With the PR, there's an arrow from a to all-defined-out. But renaming a should not rename all-defined-out. When (provide (all-defined-out)) expands to (#%provide a), it should attach the following syntax property for an arrow to be drawn, while inhibiting renaming:

(syntax-property 
 <syntax a>
 'disappeared-use
 (syntax-property
  (adjust-srcloc-to-all-defined-out <syntax a>)
  'inhibit-renaming?
  #t))
rfindler commented 4 years ago

re backwards incompatibility: yes your plan is backwards compatible but maybe some backward incompatibility is acceptable here because we can see this as fixing bugs. That is, I see the basic issue here as a balance between having to support (as yet unknown) languages that want to rename things whose names are different (so far, case-insensitivity is the only real example we know of) and having to go change a lot of macros to insert this new property into them. I hope this helps clarify my earlier comments.
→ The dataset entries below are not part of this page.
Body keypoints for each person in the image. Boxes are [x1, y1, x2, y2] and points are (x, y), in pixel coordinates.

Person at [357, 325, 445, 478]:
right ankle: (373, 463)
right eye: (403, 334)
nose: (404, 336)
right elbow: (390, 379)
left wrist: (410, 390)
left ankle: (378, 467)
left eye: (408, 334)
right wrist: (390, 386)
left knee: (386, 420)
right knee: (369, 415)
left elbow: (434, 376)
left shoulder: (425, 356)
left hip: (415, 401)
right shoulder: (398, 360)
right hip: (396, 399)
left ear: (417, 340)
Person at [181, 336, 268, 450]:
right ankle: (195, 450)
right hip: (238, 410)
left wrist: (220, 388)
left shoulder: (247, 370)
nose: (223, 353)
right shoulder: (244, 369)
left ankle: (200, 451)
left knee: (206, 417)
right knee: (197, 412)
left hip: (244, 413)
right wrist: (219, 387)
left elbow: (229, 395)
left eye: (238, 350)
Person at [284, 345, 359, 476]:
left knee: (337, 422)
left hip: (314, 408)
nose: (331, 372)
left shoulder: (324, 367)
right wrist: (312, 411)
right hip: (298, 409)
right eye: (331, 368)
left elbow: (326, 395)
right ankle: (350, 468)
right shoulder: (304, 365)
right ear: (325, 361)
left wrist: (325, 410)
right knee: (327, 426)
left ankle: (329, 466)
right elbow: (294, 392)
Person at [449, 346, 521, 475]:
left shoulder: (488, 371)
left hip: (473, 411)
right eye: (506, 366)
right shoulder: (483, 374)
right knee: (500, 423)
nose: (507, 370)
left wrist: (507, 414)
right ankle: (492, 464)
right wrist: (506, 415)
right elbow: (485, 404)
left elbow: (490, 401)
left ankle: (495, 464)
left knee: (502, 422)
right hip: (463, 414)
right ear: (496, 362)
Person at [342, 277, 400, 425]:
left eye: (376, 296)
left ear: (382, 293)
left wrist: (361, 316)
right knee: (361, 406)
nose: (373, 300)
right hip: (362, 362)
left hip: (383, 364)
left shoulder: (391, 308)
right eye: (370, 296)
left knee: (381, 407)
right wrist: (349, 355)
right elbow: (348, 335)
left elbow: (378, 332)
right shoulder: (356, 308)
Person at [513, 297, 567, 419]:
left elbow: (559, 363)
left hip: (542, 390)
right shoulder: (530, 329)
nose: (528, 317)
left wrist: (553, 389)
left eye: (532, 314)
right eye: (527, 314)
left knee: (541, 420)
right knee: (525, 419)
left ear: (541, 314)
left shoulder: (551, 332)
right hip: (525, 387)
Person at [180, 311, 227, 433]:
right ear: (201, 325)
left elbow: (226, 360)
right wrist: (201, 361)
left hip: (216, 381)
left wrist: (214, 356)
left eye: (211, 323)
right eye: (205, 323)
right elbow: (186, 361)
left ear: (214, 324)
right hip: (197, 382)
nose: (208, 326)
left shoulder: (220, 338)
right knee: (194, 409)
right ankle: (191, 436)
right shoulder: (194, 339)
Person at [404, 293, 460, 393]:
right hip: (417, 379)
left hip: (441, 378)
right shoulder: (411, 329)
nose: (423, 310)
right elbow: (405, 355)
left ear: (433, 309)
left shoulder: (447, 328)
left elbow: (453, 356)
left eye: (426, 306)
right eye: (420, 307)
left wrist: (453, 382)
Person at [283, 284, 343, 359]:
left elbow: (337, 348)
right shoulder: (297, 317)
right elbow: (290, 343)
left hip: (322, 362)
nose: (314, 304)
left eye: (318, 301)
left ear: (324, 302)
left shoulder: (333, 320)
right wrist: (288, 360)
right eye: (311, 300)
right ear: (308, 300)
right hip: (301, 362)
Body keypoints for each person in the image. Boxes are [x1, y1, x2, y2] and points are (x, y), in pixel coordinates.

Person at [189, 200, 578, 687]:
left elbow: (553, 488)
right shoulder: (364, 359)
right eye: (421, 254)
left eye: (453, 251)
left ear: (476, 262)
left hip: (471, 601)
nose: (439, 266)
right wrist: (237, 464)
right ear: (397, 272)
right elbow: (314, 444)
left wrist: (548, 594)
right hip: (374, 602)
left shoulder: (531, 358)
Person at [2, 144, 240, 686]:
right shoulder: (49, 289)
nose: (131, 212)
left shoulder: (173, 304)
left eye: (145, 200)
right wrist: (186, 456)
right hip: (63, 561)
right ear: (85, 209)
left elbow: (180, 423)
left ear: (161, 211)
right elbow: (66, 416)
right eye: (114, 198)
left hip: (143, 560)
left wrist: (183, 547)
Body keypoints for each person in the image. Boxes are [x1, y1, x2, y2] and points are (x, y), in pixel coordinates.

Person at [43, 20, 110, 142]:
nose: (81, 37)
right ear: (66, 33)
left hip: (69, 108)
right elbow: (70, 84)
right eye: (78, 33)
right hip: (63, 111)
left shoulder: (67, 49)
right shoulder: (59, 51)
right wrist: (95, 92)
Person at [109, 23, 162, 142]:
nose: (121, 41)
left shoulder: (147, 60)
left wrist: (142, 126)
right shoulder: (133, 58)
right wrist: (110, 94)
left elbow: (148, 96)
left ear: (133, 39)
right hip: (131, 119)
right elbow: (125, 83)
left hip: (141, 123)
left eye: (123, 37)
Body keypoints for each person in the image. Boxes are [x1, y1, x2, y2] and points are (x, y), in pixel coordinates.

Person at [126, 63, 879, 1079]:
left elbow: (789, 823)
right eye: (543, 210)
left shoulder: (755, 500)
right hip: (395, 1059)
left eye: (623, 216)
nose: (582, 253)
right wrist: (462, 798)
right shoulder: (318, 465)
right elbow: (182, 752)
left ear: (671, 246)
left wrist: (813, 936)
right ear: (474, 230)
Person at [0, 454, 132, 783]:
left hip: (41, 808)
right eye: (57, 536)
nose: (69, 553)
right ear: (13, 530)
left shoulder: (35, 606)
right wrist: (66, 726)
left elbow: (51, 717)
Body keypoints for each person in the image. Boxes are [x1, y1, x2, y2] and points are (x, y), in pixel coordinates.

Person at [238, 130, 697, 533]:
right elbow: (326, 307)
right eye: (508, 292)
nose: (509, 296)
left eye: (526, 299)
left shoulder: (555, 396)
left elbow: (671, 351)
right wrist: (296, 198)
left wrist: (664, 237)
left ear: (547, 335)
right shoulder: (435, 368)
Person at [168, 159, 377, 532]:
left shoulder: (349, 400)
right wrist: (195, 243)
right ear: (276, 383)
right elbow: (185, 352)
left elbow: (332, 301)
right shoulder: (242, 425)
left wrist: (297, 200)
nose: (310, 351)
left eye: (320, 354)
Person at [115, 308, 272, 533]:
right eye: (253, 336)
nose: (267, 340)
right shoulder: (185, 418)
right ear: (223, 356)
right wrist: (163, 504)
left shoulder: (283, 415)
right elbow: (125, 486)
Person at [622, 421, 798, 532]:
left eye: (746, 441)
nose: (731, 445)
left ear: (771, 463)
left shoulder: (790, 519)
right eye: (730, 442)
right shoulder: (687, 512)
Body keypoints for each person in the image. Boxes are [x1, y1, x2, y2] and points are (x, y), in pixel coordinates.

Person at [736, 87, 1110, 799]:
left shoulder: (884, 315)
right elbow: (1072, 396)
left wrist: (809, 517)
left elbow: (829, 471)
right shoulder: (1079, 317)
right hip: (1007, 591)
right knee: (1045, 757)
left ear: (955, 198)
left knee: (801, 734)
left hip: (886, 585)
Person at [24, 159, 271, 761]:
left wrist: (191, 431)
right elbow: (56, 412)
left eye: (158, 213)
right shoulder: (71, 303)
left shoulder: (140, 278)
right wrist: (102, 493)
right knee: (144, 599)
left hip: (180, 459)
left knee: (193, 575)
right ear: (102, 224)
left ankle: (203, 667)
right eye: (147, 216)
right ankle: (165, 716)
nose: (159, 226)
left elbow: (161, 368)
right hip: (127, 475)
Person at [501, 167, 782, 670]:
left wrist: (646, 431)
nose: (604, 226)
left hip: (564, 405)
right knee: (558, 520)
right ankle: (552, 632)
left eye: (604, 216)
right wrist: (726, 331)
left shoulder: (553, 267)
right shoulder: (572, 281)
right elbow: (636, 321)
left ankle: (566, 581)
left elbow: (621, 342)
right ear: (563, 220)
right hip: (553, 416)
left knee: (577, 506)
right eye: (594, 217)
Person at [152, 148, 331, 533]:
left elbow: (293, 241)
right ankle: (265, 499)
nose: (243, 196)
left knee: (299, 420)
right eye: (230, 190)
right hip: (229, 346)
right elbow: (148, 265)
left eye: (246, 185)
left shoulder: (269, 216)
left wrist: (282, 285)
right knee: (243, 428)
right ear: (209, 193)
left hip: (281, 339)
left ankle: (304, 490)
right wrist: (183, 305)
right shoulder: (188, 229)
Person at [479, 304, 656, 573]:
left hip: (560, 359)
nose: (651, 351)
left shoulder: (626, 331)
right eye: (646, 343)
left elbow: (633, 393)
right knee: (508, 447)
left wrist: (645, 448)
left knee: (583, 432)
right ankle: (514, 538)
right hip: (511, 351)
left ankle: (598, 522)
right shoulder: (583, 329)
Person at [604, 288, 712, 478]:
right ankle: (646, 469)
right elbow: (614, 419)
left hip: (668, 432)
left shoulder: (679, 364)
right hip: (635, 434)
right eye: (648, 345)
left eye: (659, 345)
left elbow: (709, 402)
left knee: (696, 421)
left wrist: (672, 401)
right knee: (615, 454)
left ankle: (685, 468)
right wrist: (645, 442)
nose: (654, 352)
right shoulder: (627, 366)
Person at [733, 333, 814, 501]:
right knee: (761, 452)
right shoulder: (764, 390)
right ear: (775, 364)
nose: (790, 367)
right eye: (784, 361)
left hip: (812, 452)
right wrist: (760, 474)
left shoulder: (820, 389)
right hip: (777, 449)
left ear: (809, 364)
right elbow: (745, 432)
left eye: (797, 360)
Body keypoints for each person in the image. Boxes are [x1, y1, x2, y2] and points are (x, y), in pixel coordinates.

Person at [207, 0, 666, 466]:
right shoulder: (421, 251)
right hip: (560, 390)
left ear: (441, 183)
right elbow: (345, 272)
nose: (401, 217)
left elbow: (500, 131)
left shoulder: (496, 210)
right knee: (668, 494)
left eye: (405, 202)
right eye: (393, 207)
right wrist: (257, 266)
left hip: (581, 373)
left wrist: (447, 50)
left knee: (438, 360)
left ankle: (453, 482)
sorawee commented 4 years ago

@greghendershott

Bouncing among the various issues and PRs, I think I'm getting confused what specific bugs we're trying to fix, and/or features to add.

My very original goal is to draw arrows from definitions to all-defined-out, and that's implemented at https://github.com/racket/racket/pull/3391. However, implementing it leads me to discover that Check Syntax's renaming is broken. For example:

#lang racket
(require racket/list)
(provide (all-defined-out))

Renaming require to my-require would result in:

#lang my-require 
(my-require  racket/list)
(my-require  (my-require))

Indeed, Racket Mode doesn't have this problem because as you said, it doesn't allow renaming when require-arrow? is not #f. However, the arrow to all-defined-out will start to screw up Racket Mode, since require-arrow? is #f in that case.

So I'm trying to come up with a general mechanism to specify when it's safe to rename.

Thinking more, now, I can imagine things that could happen if require-arrow were #t:

I think Check Syntax could be improved in this aspect. Check Syntax currently ad-hoc recognizes #%require specially and attempts to reverse engineer the fully-expanded form. There are various problems with this approach (e.g., #407).

A more principled solution, I believe, is by attaching syntax property disappeared-binding when expanding require, in the same way I'm attaching 'disappeared-use when expanding provide. It's less likely to be buggy, and as a plus, we can have a more fancy arrow drawing. For instance, currently an arrow is drawn from first to racket/list in:

#lang racket/base
(require (only-in racket/list first))
first

But by adjusting the expansion of only-in, we can make it draw an arrow from first to first easily, and I believe this would be the infrastructure for the "new features" that @greghendershott mentioned.

sorawee commented 4 years ago

Currently there's an arrow from ' to quote in:

#lang racket/base

(define (quote x) 1)
(define abc 3)
'abc

This would be another place where we should inhibit renaming, probably by adding the syntax property via the reader. Technically it's OK to rename, but because there's no space between ' and abc, the resulting code is likely going to be incorrect.

EDIT: also, abc won't be wrapped in the new symbol.